M

M. K. A. Siddiqui

192928 July 2022

20 books found

Prof. (Dr.) Mohammad Khalil Abbas Siddiqui (born 1929) remains a foundational pillar in post-independence Indian sociology and anthropology, celebrated for his pioneering empirical research on urban minorities, social stratification, and vulnerable indigenous populations. Beginning his academic journey in classical literature, he earned a degree in Persian and a first-class-first Master’s in Urdu from Calcutta University before pivoting to the social sciences, where he completed a second Master’s and a Ph.D. in Anthropology. This rare socio-linguistic grounding uniquely equipped him for a brilliant three-decade career at the Anthropological Survey of India starting in 1953, followed by a Senior Fellowship with the Indian Council of Social Science Research (ICSSR) in 1988, and a tenure as Research Professor at Kolkata's historic Asiatic Society in 1994. Dr.

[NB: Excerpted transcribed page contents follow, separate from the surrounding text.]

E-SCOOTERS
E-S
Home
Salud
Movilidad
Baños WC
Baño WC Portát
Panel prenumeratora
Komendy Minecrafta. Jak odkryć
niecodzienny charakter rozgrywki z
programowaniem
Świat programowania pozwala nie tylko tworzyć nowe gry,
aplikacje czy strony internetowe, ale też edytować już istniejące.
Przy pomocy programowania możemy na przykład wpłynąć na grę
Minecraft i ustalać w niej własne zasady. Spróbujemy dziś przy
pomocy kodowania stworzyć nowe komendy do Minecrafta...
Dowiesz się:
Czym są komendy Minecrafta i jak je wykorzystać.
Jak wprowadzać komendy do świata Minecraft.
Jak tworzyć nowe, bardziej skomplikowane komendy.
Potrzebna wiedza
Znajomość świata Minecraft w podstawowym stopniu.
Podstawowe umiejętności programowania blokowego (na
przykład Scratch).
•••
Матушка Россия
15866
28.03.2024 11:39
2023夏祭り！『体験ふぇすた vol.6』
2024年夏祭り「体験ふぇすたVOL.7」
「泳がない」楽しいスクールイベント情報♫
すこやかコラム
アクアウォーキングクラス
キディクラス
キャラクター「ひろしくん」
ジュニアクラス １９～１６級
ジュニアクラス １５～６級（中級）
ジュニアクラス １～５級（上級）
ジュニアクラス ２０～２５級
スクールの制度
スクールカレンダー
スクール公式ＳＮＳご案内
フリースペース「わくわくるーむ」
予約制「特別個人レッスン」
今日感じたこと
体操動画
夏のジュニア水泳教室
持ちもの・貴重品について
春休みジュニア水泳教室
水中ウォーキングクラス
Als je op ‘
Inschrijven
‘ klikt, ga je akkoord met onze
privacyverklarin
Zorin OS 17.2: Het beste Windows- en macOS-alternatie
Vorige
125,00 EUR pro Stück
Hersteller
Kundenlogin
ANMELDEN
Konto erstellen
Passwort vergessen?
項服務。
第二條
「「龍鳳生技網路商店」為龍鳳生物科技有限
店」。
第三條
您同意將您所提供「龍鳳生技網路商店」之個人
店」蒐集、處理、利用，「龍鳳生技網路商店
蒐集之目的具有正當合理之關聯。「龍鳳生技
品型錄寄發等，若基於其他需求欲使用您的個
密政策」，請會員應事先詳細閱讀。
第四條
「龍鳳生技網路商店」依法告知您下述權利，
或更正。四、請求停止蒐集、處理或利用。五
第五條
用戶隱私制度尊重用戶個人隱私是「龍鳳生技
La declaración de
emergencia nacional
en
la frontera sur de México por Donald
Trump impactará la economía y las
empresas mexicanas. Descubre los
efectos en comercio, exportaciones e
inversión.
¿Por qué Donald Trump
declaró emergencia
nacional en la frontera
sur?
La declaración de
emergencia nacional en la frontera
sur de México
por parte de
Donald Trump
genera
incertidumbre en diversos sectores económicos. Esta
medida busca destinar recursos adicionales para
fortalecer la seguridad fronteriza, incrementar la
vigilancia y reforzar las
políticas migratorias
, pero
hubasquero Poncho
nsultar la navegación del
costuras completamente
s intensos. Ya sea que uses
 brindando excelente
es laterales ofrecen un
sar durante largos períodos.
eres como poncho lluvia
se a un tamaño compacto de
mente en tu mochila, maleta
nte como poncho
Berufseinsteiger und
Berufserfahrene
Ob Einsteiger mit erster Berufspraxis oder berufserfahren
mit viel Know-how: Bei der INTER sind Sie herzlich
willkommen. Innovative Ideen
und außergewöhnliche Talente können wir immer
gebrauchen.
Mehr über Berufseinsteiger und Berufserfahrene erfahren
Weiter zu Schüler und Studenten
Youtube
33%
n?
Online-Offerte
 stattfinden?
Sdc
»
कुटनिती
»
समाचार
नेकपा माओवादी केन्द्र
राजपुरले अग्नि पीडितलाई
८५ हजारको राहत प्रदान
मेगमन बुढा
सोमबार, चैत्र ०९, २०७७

Siddiqui's most transformative contribution to South Asian scholarship was his rigorous dismantling of the myth of a monolithic, homogeneous Muslim community. In his landmark 1974 ethnography, Muslims of Calcutta: A Study in Aspects of Their Social Organisation, he documented over 60 distinct endogamous groups within the city, revealing that while Islamic theology is egalitarian, South Asian Muslim society functionally adapted local Hindu social structures, resulting in internal caste-like hierarchies based on occupation, lineage, and endogamy. He expanded this structural critique in his 2004 book, Marginal Muslim Communities in India, and Inter-Community Relations, fiercely advocating for the socio-economic upliftment of ultra-marginalized groups decades before their struggles were recognized by official state panels like the Sachar Committee. Beyond urban centers, Dr. Siddiqui dedicated immense energy to tribal ethnography, co-authoring authoritative monographs such as The Didayi: A Forgotten Tribe of Orissa and writing Hindustan ke Adivasi to document how primitive cultures navigated modern economic displacement and religious assimilation. Authoring over 34 books and 150 scientific papers, including his global demographic masterwork, An Encyclopedic Compendium of Muslim Communities in the World, his prolific legacy continues to serve as an indispensable roadmap for modern researchers analyzing the intricate intersections of religion, caste, and class across the Indian subcontinent.